Face à une inflation réglementaire qui freine les initiatives locales, les collectivités territoriales doivent sans cesse s’adapter. Avocat associé au sein du cabinet ATV Avocats Associés à Lyon, Benjamin Vincens-Bouguereau accompagne ces acteurs publics dans leurs défis quotidiens, du droit de la fonction publique à l’urbanisme en passant par la commande publique. Il revient sur les obstacles juridiques qui entravent les territoires et plaide pour une meilleure coopération entre acteurs publics et privés afin de favoriser un développement local plus efficace et moins contraint.
Vous êtes avocat en droit public et avez créé un cabinet spécialisé dans l’accompagnement des collectivités territoriales. Pouvez-vous nous en dire plus sur votre parcours et les missions de votre cabinet ?
Bien sûr. Nous sommes un cabinet d’avocats composé de sept personnes, dont quatre associés, et nous intervenons quasi exclusivement en droit public. Notre mission principale est d’accompagner les collectivités locales et les organismes publics sur des thématiques variées : fonction publique, urbanisme, commande publique ou encore droit pénal de la vie publique ou droit électoral. En six ans, nous avons connu une croissance significative, malgré les difficultés inhérentes à ce secteur, notamment la complexité des marchés publics et la soumission des avocats aux règles de la commande publique.
Justement, quels sont les principaux défis juridiques auxquels sont confrontées les collectivités aujourd’hui ?

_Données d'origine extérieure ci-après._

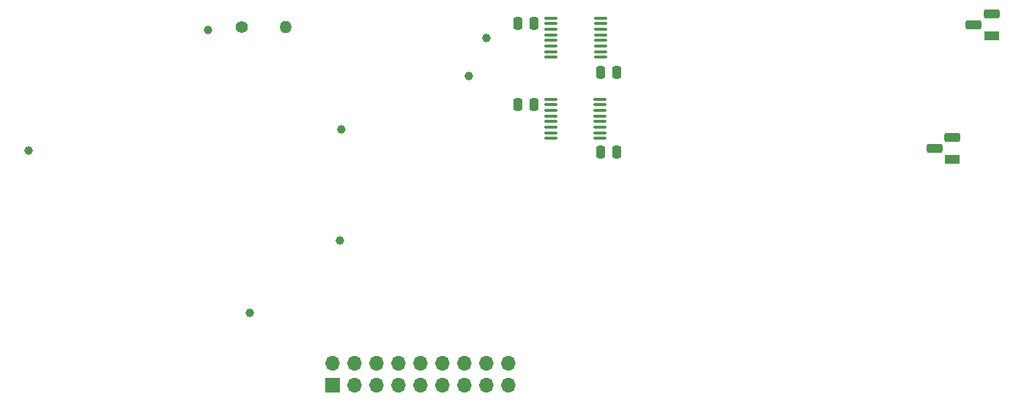
<source format=gbr>
%TF.GenerationSoftware,KiCad,Pcbnew,8.0.3*%
%TF.CreationDate,2024-07-17T18:03:28-06:00*%
%TF.ProjectId,VoiceBoardR4,566f6963-6542-46f6-9172-6452342e6b69,rev?*%
%TF.SameCoordinates,Original*%
%TF.FileFunction,Soldermask,Bot*%
%TF.FilePolarity,Negative*%
%FSLAX46Y46*%
G04 Gerber Fmt 4.6, Leading zero omitted, Abs format (unit mm)*
G04 Created by KiCad (PCBNEW 8.0.3) date 2024-07-17 18:03:28*
%MOMM*%
%LPD*%
G01*
G04 APERTURE LIST*
G04 Aperture macros list*
%AMRoundRect*
0 Rectangle with rounded corners*
0 $1 Rounding radius*
0 $2 $3 $4 $5 $6 $7 $8 $9 X,Y pos of 4 corners*
0 Add a 4 corners polygon primitive as box body*
4,1,4,$2,$3,$4,$5,$6,$7,$8,$9,$2,$3,0*
0 Add four circle primitives for the rounded corners*
1,1,$1+$1,$2,$3*
1,1,$1+$1,$4,$5*
1,1,$1+$1,$6,$7*
1,1,$1+$1,$8,$9*
0 Add four rect primitives between the rounded corners*
20,1,$1+$1,$2,$3,$4,$5,0*
20,1,$1+$1,$4,$5,$6,$7,0*
20,1,$1+$1,$6,$7,$8,$9,0*
20,1,$1+$1,$8,$9,$2,$3,0*%
G04 Aperture macros list end*
%ADD10R,1.800000X1.100000*%
%ADD11RoundRect,0.275000X0.625000X-0.275000X0.625000X0.275000X-0.625000X0.275000X-0.625000X-0.275000X0*%
%ADD12R,1.700000X1.700000*%
%ADD13O,1.700000X1.700000*%
%ADD14C,1.000000*%
%ADD15C,1.400000*%
%ADD16O,1.400000X1.400000*%
%ADD17RoundRect,0.100000X-0.637500X-0.100000X0.637500X-0.100000X0.637500X0.100000X-0.637500X0.100000X0*%
%ADD18RoundRect,0.250000X0.250000X0.475000X-0.250000X0.475000X-0.250000X-0.475000X0.250000X-0.475000X0*%
%ADD19RoundRect,0.250000X-0.250000X-0.475000X0.250000X-0.475000X0.250000X0.475000X-0.250000X0.475000X0*%
G04 APERTURE END LIST*
D10*
%TO.C,U304*%
X115060000Y-21750000D03*
D11*
X112990000Y-20480000D03*
X115060000Y-19210000D03*
%TD*%
D12*
%TO.C,U103*%
X43437500Y-47887500D03*
D13*
X43437500Y-45347500D03*
X45977500Y-47887500D03*
X45977500Y-45347500D03*
X48517500Y-47887500D03*
X48517500Y-45347500D03*
X51057500Y-47887500D03*
X51057500Y-45347500D03*
X53597500Y-47887500D03*
X53597500Y-45347500D03*
X56137500Y-47887500D03*
X56137500Y-45347500D03*
X58677500Y-47887500D03*
X58677500Y-45347500D03*
X61217500Y-47887500D03*
X61217500Y-45347500D03*
X63757500Y-47887500D03*
X63757500Y-45347500D03*
%TD*%
D14*
%TO.C,SAW2*%
X44300000Y-31100000D03*
%TD*%
%TO.C,OSC2*%
X61225000Y-7675000D03*
%TD*%
D15*
%TO.C,R247*%
X32885000Y-6375000D03*
D16*
X37965000Y-6375000D03*
%TD*%
D14*
%TO.C,SAW1*%
X29025000Y-6725000D03*
%TD*%
%TO.C,OSC1*%
X59200000Y-12050000D03*
%TD*%
%TO.C,TRI1*%
X8300000Y-20750000D03*
%TD*%
D10*
%TO.C,U305*%
X119610000Y-7430000D03*
D11*
X117540000Y-6160000D03*
X119610000Y-4890000D03*
%TD*%
D14*
%TO.C,OSCMIX1*%
X44425000Y-18275000D03*
%TD*%
%TO.C,TRI2*%
X33850000Y-39550000D03*
%TD*%
D17*
%TO.C,U101*%
X68662500Y-9925000D03*
X68662500Y-9275000D03*
X68662500Y-8625000D03*
X68662500Y-7975000D03*
X68662500Y-7325000D03*
X68662500Y-6675000D03*
X68662500Y-6025000D03*
X68662500Y-5375000D03*
X74387500Y-5375000D03*
X74387500Y-6025000D03*
X74387500Y-6675000D03*
X74387500Y-7325000D03*
X74387500Y-7975000D03*
X74387500Y-8625000D03*
X74387500Y-9275000D03*
X74387500Y-9925000D03*
%TD*%
D18*
%TO.C,C103*%
X66725000Y-15425000D03*
X64825000Y-15425000D03*
%TD*%
%TO.C,C101*%
X66712499Y-6025000D03*
X64812499Y-6025000D03*
%TD*%
D19*
%TO.C,C102*%
X74412500Y-11625000D03*
X76312498Y-11625000D03*
%TD*%
D17*
%TO.C,U102*%
X68637500Y-19325000D03*
X68637500Y-18675000D03*
X68637500Y-18025000D03*
X68637500Y-17375000D03*
X68637500Y-16725000D03*
X68637500Y-16075000D03*
X68637500Y-15425000D03*
X68637500Y-14775000D03*
X74362500Y-14775000D03*
X74362500Y-15425000D03*
X74362500Y-16075000D03*
X74362500Y-16725000D03*
X74362500Y-17375000D03*
X74362500Y-18025000D03*
X74362500Y-18675000D03*
X74362500Y-19325000D03*
%TD*%
D19*
%TO.C,C104*%
X74375001Y-20925000D03*
X76274999Y-20925000D03*
%TD*%
M02*

</source>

L’un des plus grands défis est sans conteste la complexification incessante des réglementations. Elles évoluent en permanence, et les collectivités doivent s’adapter rapidement. Un exemple concret est la question du plan local d’urbanisme et de l’habitat de la métropole de Lyon. Ici, la densification réglementaire est devenue délirante ce qui entraîne des délais allongés pour les projets, une insécurité juridique accrue et des tensions sur l’équilibre entre développement urbain et préservation de l’environnement. Autre exemple de cette inflation normative qui crée des risques : la gestion des agents publics et la mise en place de nouveaux régimes indemnitaires, qui peuvent entraîner des coûts supplémentaires et des délais administratifs prolongés.
Comment les collectivités peuvent-elles s’adapter face à ces contraintes réglementaires ?
Il est essentiel pour les élus et les décideurs publics de développer une approche proactive et d’anticiper les changements juridiques. Mais parfois, même avec la meilleure volonté, la lenteur et les incohérences de la justice administrative complique à l’extrême les projets. Un cas marquant récent est l’annulation des autorisations pour l’autoroute A680 Castres-Toulouse, alors même que l’essentiel des voies ont été construite. Désormais la conduite des projets territoriaux est devenue extrêmement complexe et risquée. Souvent toute l’énergie des décideurs est consacrée à éviter d’éventuels recours, plutôt que de se consacrer à 100 % à la réussite de la réalisation.
Vous êtes également engagé dans la vie municipale en tant qu’élu. Comment voyez-vous l’interaction entre les collectivités et le secteur privé pour le développement territorial ?
Il y a une réelle complémentarité à trouver. Par exemple, sur les questions de santé, de plus en plus de communes financent des maisons médicales pour pallier la désertification médicale. Mais au-delà du financement, il faut aussi travailler sur l’attractivité et l’accompagnement des professionnels de santé. Mais est-ce aux collectivités de résoudre systématiquement les manques du privé ?
Pensez-vous qu’il puisse y avoir un véritable développement territorial en France en dehors sans recours aux organismes publics ?
Il est difficile d’imaginer un véritable développement territorial en France sans recours aux organismes publics, tant leur rôle en matière de financement, de régulation et d’accompagnement des projets est structurant. Toutefois, des initiatives privées ou partenariales peuvent contribuer localement à dynamiser certains territoires. Je crois qu’il faut renforcer le dialogue et la coopération entre les acteurs publics et privés, mais aussi entre les collectivités elles-mêmes. Une mutualisation des ressources et des expertises peut permettre d’optimiser la gestion des projets. Par ailleurs, il est primordial d’adapter les outils juridiques pour qu’ils cessent d’être des freins à l’action publique. Enfin, nous devons réfléchir à des modèles plus agiles pour les services locaux, afin de répondre efficacement aux besoins des citoyens.